They can, e.g., if you do a database rebuild, part of why we tell people to not access and use tile paths inside the database’s internals.
Just to muddy the waters on this - I’ve found Ollama kinda useful to ask simple questions - ‘what’s the word I’m thinking of but can’t pin down right now’.
I’d love to be able to ask it questions about documents in my DT database, particularly around PDFs and papers - ‘which documents mentioned this? what concept is that and which papers cover it?’

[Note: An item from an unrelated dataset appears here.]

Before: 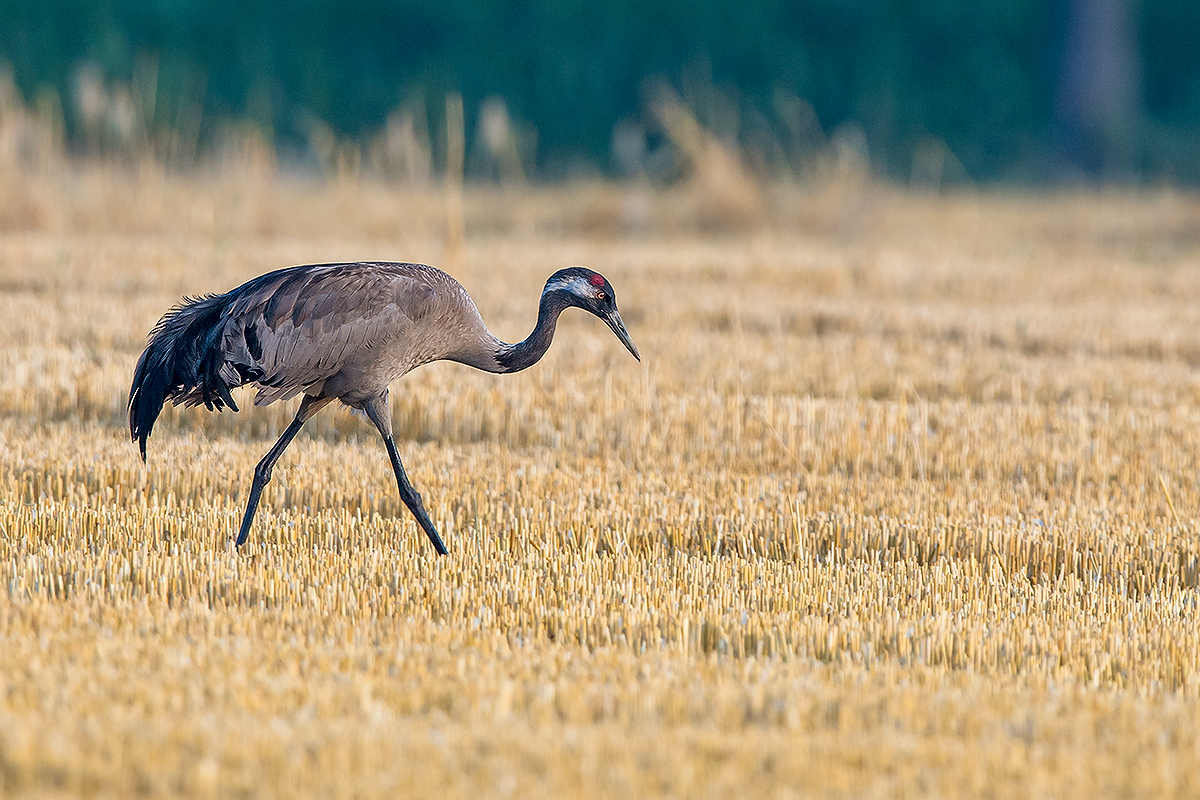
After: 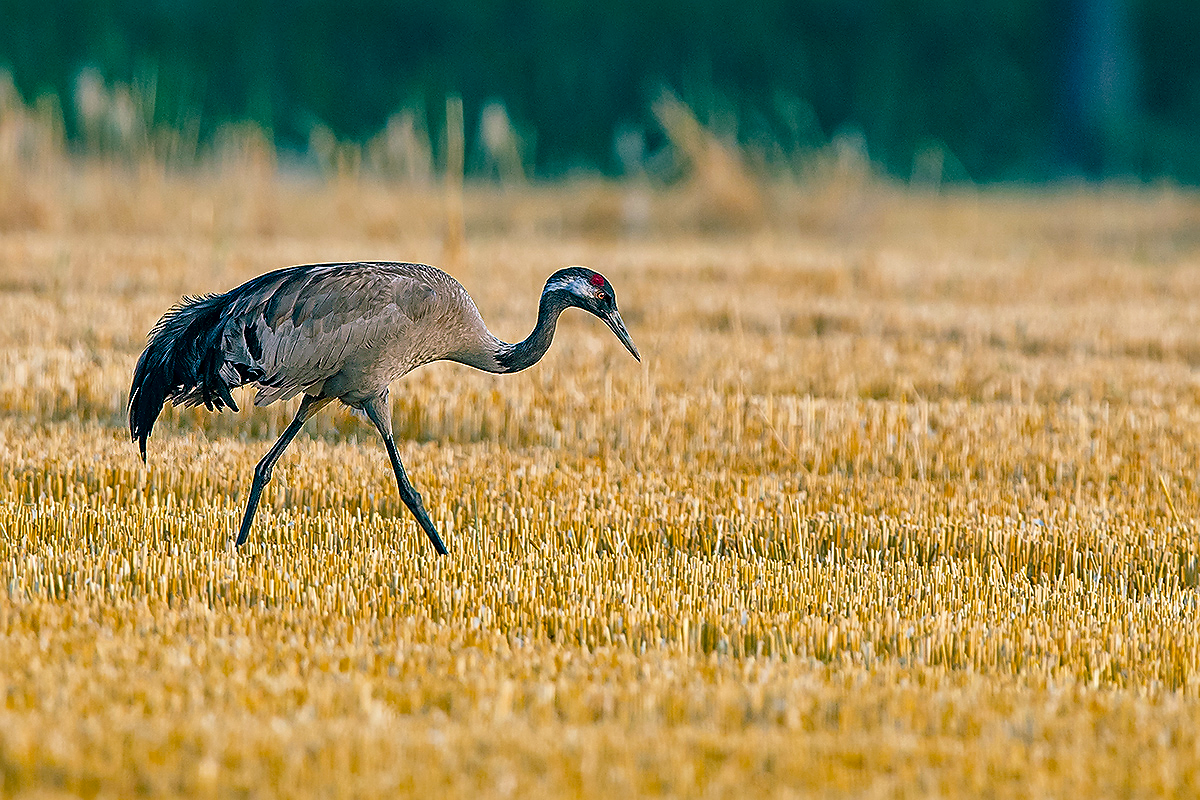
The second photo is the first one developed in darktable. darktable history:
sharpen: on, module defaults
color balance rgb: shadows lift › chroma 11.479%, shadows lift › hue 132.99°, power › hue 314.26°, perceptual saturation grading › global saturation 35.718%, saturation formula JzAzBz (2021)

More obtusely - I’d love to be able to point it at my in-depth tag hierarchy, which I know I am using in a way DEVONtech frowns upon, and have it magically pick the right tags for a document.
Though Ollama works, it feels like a messy solution as-is. Why are these systems all accessed through JSON and HTTP interfaces, for one? It often feels like they’re engineered by a generation that’s only ever known the web. Guess I’m turning into that curmudgeonly old guy, finally.
It often feels like they’re engineered by a generation that’s only ever known the web.
I’d guess that not too far off the mark.
Guess I’m turning into that curmudgeonly old guy, finally.
Join the club
Elephas has a free trial. Give it a try. You might like it.
DEVONthink allows you to index an external folder that is not kept in their db structure. You can link that to Elephas to auto index, and then, use it for the very thing you described you wanted.
I like DEVONthink because of the structure I can give my documents, but I’m old. I don’t often remember stuff “exactly” so that’s where Elephas comes in. I ask vague questions and then eventually I find what I was looking for. Or, if I do want some condensation of knowledge from disparate parts it will bring things together into a cohesive whole — depending on the question.
I like keeping these two things separate. I don’t fully trust AI to mess around with my files. I mess them up enough all by myself, so I don’t want anyone else to help in that regard. So that’s why I mentioned that DEVONthink should NOT integrate an AI system.
The current generation of GenAI is by and large designed for deployment in remote servers, so it makes sense to have web-based interfaces. The primary paying customers of GenAI are, for the time being, companies who are looking to integrate AI into their web apps — think of the plethora of Electron-based PKM/note-taking apps spawned in the last few years, for instance. These companies are then responsible for developing an aesthetic interface between the end user and the JSON and HTTP stuff.
The industry does not care about making money (directly) from individual experimenters who deploy the system locally. It does not bother to provide better UX for this small group, either.
The industry does not care about making money from individual experimenters using local LLMs?
Or there isn’t much money to be made in that use case?
See e.g. this Reddit discussion for some food for thought.
My speculation about why local LLMs are typically open-sourced, rather than sold as paid software:
- To cultivate a talent pool of potential developers, as well as community code contributions.
- To avoid legal complications when local systems beyond their control generate controversial content.
- Good PR for the companies. Meta perhaps really needs that after a very public Facebook fallout.
- Market for the local models is very small due to their demand for computing power. The market potential is negligible compared to the cost of training and maintaining the models. Therefore, commercialization of local models would likely not be profitable.
It’s IMO a similar situation to Microsoft not caring about pirated Windows on private devices. (Literally every single person with a home desktop PC runs that where I live.) They could have cared, but it’s overall better for them if they simply do not bother.